Tottenham Hotspur travel to Monte Carlo midweek to face AS Monaco in the Europa League on Thursday night, but Mauricio Pochettino’s men will discover a much changed side to the one that overcame Arsenal in the Champions League last season.
Due to their unexpected success, Monaco received substantial offers for a number of their stars this summer, with Geoffrey Kondogbia, Yannick Ferreira Carrasco and Anthony Martial making the club a significant profit.
Not to be seen sitting still, Monaco reinvested their return, bringing no less than 12 new players into the club. Bigger names, such as Stephan El Shaarawy, Ivan Cavaleiro and Marcos “Rony” Lopes have stuttered at their new home, giving one of the less heralded names a chance to grab the spotlight.
Compared to the welcome that was given to Radamel Falcao and James Rodriguez just two years ago, the arrival of Thomas Lemar from SM Caen went almost unnoticed. There was no chartered helicopter from Nice airport, just the standard photographs with shirt in hand.
It was completely understandable, just 12 months before his move Lemar had only played 156 minutes in Ligue 1. Even 10 games into the new season the 18-year-old had appeared from the bench - eight games for just 91 minutes.
The youngster showed his ability from set-pieces when his left-footed corners set up goals for both Nicolas Seube and Sloan Privat in consecutive weeks, but it was in Week 31 that has name caught the eye.
On as a sub with 17 minutes to go, Caen were drawing 1-1 away at FC Nantes.

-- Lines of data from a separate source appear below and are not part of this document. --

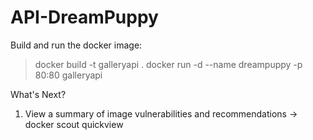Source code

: # API-DreamPuppy


Build and run the docker image:
> docker build -t galleryapi .
> docker run -d --name dreampuppy -p 80:80 galleryapi


What's Next?
  1. View a summary of image vulnerabilities and recommendations → docker scout quickview
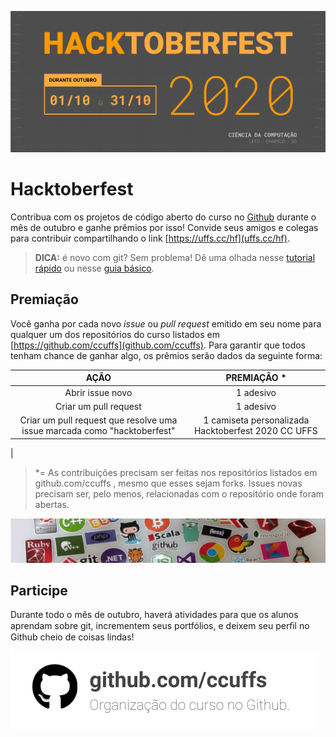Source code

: ![Hacktoberfest](./images/header-2020.png)

# Hacktoberfest

Contribua com os projetos de código aberto do curso no [Github](https://github.com) durante o mês de outubro e ganhe prêmios por isso! Convide seus amigos e colegas para contribuir compartilhando o link [https://uffs.cc/hf](uffs.cc/hf).

> **DICA:** é novo com git? Sem problema! Dê uma olhada nesse [tutorial rápido](docs/tutorial-git-basico.md) ou nesse [guia básico](https://github.com/mateusKoppe/git-guia-basico).

## Premiação

Você ganha por cada novo _issue_ ou _pull request_ emitido em seu nome para qualquer um dos repositórios do curso listados em [https://github.com/ccuffs](github.com/ccuffs). Para  garantir  que  todos  tenham  chance  de  ganhar  algo,  os  prêmios  serão  dados da seguinte forma: 

| AÇÃO  | PREMIAÇÃO * |
|:---:|:---:|
| Abrir issue novo  | 1 adesivo |
| Criar um pull request  | 1 adesivo |
| Criar um pull request que resolve uma issue marcada como "hacktoberfest"  | 1 camiseta personalizada Hacktoberfest 2020 CC UFFS
 |

> *= As contribuições precisam ser feitas nos repositórios listados em github.com/ccuffs , mesmo que esses sejam forks. Issues novas precisam ser, pelo menos, relacionadas com o repositório onde foram abertas.

![Figura com vários adesivos](./images/stickers.png)

## Participe

Durante todo o mês de outubro, haverá atividades para que os alunos aprendam sobre git, incrementem seus portfólios, e deixem seu perﬁl no Github cheio de coisas lindas! 

[![Link para a organização do curso no Github](./images/cc-github-org-teaser.png)](https://github.com/ccuffs)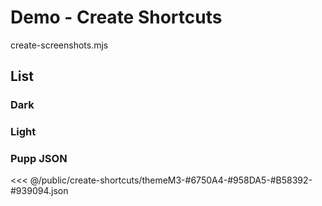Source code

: <script setup>
  // import { ref } from 'vue'
  import helloWorld from '#docs/hello-world.vue'
  // const count = ref(0)
</script>

[//]: # (details block)
[//]: # (https://vitepress.dev/guide/markdown#default-title)

[//]: # (1. have to use vite-press-utils to rename)
# Demo - Create Shortcuts
create-screenshots.mjs
<helloWorld/>
## List
### Dark
### Light
### Pupp JSON


[//]: # (<<< @/public/create-shortcuts/themeM3-#6750A4-#958DA5-#B58392-#939094.dark.png)
<<< @/public/create-shortcuts/themeM3-#6750A4-#958DA5-#B58392-#939094.json

[//]: # (<a target="_blank" href="/create-shortcuts/themeM3-%236750A4-%23958DA5-%23B58392-%23939094.json" download>Download PDF</a>)

[//]: # ([dowload]&#40;/create-shortcuts/themeM3-#6750A4-#958DA5-#B58392-#939094.json&#41;)

[//]: # (<<< @/public/create-shortcuts/themeM3-#6750A4-#958DA5-#B58392-#939094.light.png)


[//]: # (![16by9_low_rez_1.png]&#40;/viewPortsExamples%2F16by9_low_rez_1.png&#41;)

[//]: # (![dark]&#40;/create-shortcuts/themeM3-%236750A4-%23958DA5-%23B58392-%23939094.dark.png&#41;)

[//]: # (![copy]&#40;/create-shortcuts/16by9_1.png&#41;)

[//]: # (![copy]&#40;/create-shortcuts/themeM3-6750A4-958DA5-B58392-939094.dark.png&#41;)

[//]: # ()
[//]: # (![/create-shortcuts/themeM3-6750A4-958DA5-B58392-939094.dark.png]&#40;/create-shortcuts/themeM3-6750A4-958DA5-B58392-939094.dark.png&#41;)

[//]: # (![/create-shortcuts%2FthemeM3-6750A4-958DA5-B58392-939094.dark.png]&#40;/create-shortcuts%2FthemeM3-6750A4-958DA5-B58392-939094.dark.png&#41;)

[//]: # (file:///Users/Jason/WebstormProjects/material-design-3-import-export-t-ext/docs/src/public/create-shortcuts/themeM3-6750A4-958DA5-B58392-939094.dark.png)
[//]: # (file:///c:/Users/Jason/WebstormProjects/material-design-3-import-export-ext/docs/src/public/create-shortcuts/themeM3-6750A4-958DA5-B58392-939094.dark.png)
[//]: # (<img src="/create-shortcuts/themeM3-6750A4-958DA5-B58392-939094.dark.png" width="100" height="100">)

[//]: # (<img src="/create-shortcuts/themeM3-%236750A4-%23958DA5-%23B58392-%23939094.light.png" width="100" height="100">)

[//]: # (<img src="/create-shortcuts/themeM3-%236750A4-%23958DA5-%23B58392-%23939094.light.png" >)

[//]: # (![sdf]&#40;/create-shortcuts/themeM3-6750A4-958DA5-B58392-939094.dark.png&#41;)

[//]: # (![sdf]&#40;/create-shortcuts/themeM3-%236750A4-%23958DA5-%23B58392-%23939094.light.png&#41;)

[//]: # (<img src="file:///c:/Users/Jason/WebstormProjects/material-design-3-import-export-ext/docs/src/public/create-shortcuts/themeM3-6750A4-958DA5-B58392-939094.dark.png" width="7680" height="4800">)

Into injury time Lemar stood over a free-kick deep on the right. His trademark left-foot would deliver a teasing cross towards the back post – it would miss everyone and bounce into the top corner.
It was Lemar’s first goal for the club, perhaps not the finish he would have dreamed of, but a game-winner none the less. His only goal of the season was followed up by two more assists against Lyon and Evian – earning him a place in France’s under-20 squad for this summer’s Toulon Tournament.
The teenager wouldn’t find the net, but he played a significant role as Les Bleus lifted the trophy, beating Morocco in the final. His performances, in front of more scouts than spectators obviously convinced Monaco to make a move – paying £2.8 million for the Guadeloupe-born midfielder.
When he signed, Sporting Director Vadim Vasilyev commented to the official Monaco website that Thomas came from the same generation as Anthony Martial, so was a perfect fit for their project.
During his unveiling, Lemar was delighted to sign with the club, made it clear that he wanted to learn and develop from the players already at the club, and importantly, he said he was just looking to integrate into the team and earn playing time on the pitch.
No one expected the youngster to make an impact at the Stade Louis II, but in their early season struggles, the 19-year-old with a wand of a left-foot has emerged as one of their most dangerous players.
His versatility could become key this season. Leonardo Jardim, without Martial to lead the line, has still to find his favoured combination upfront, but with Lemar being able to play on the left-wing, or to the left of a midfield three – often coming inside to pick up the ball in the No.10 role – it could see him become a regular regardless of formation.
Although he is able to use both feet during the game, it’s his left that will cause damage to Spurs, either from set-pieces, or open play. His first goal for the club away at Toulouse showed his ability to score from distance, but also that he is a pass-first, shoot-second type of player. Looking for a team mate in a better position, he finally decided to capitalise on some poor defending and drove his shot into the bottom corner.
None of Monaco’s other new forwards have found the net this season. El Shaarawy, Cavaleiro, and Guido Carrillo combine for 1149 minutes without a goal – making Lemar Monaco’s top scorer with three.
Jardim has already used 23 different players from the start in just eight league games. This team will take time to settle, and with the quality they have, there are no worries that they can’t turn the season around, but the emergence of Lemar has been a true bright spot.
Before the start of the season it would have been 50/50 whether Lemar would have featured in such a big game, but if there is any justice in the world his meteoric rise and fearless nature will guarantee his place in Thursday’s team – Spurs should be more worried about his left-foot.